In the text below about Anne Tyler novels, which book did the writer put on hold after a binge on Entertainment Weekly back issues?

DOCUMENT EXCERPT:
◇ ◇ ◇ ◇ ◇

Haven’t I Read This Already?

Let’s play a game!


Guess That Anne Tyler novel!


Middle-aged quirky guy who has slender and niche book series has devastating life event, moves back to childhood home to stay with his spinster sister, spinster sisters finds live as the quirky guy has major house trouble and finds a measure of happiness in his life.


Guess! Now! Come on…do it! Guess!



I’m waiting!



Okay…ANY guesses?


Oh….The Accidental Tourist.


Wait…The Beginner’s Goodbye…


Hmmm….you know…both answers are correct.


A few weeks ago, after an Entertainment Weekly back issue binge, I put the latest Anne Tyler, The Beginner’s Goodbye, on hold. And when I did get my hands on it a few days later, it was a hard slog even though it’s a just wee, dainty, slip of a thing. Something wasn’t holding my attention fully. But I slogged through it and just chalked it up to trying to relax and read when Blacklight was sitting four feet away on the couch, flinching in pain every time he shifted or took a deep breath. Spouse in pain and you can’t do a thing to help make it better isn’t exactly the best setting for reading. And all the reviews said the book was slight but good. So it had to be me…


Fast forward to last night. Have just spilled full glass of cold water all over side table including on Mr Kindle. Snatch up Mr Kindle, tidy up the mess and collapse on Mr Couch in relief that Mr Kindle is okay. Because the last thing I need to do to replace Mr Kindle even though he’s the $79 one with special offers. And dive into The Accidental Tourist because do not want to read about the Triangle Fire, I want escape.

◇ ◇ ◇ ◇ ◇

MATERIAL PROVIDED:
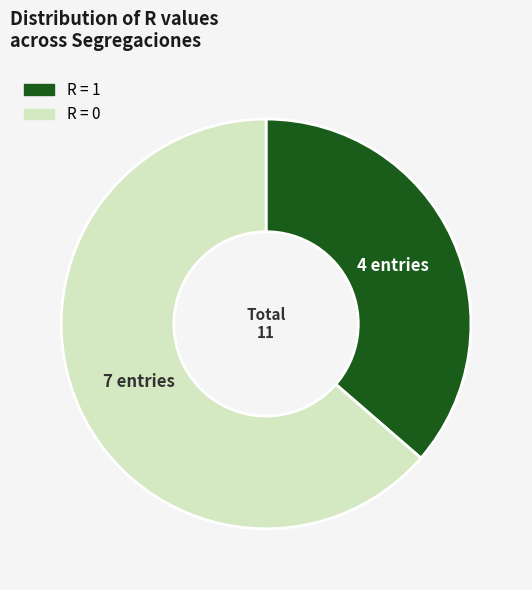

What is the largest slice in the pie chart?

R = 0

◇ ◇ ◇ ◇ ◇

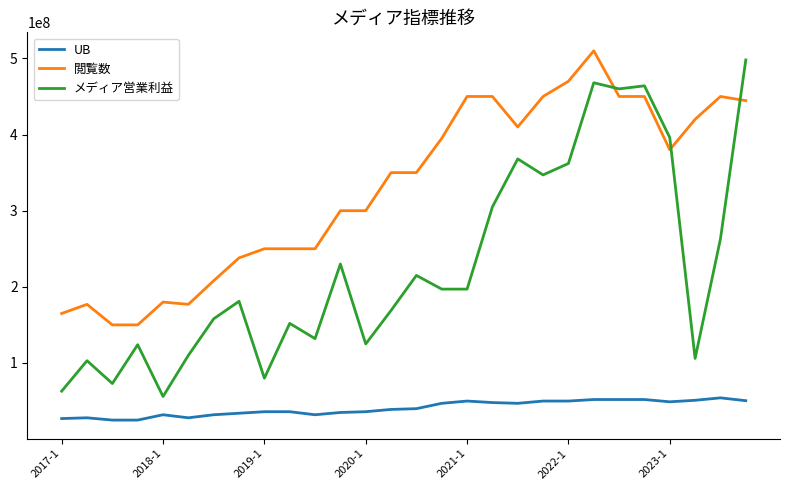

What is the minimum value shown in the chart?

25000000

◇ ◇ ◇ ◇ ◇

ANSWER FOR THE TASK:
The Beginner's Goodbye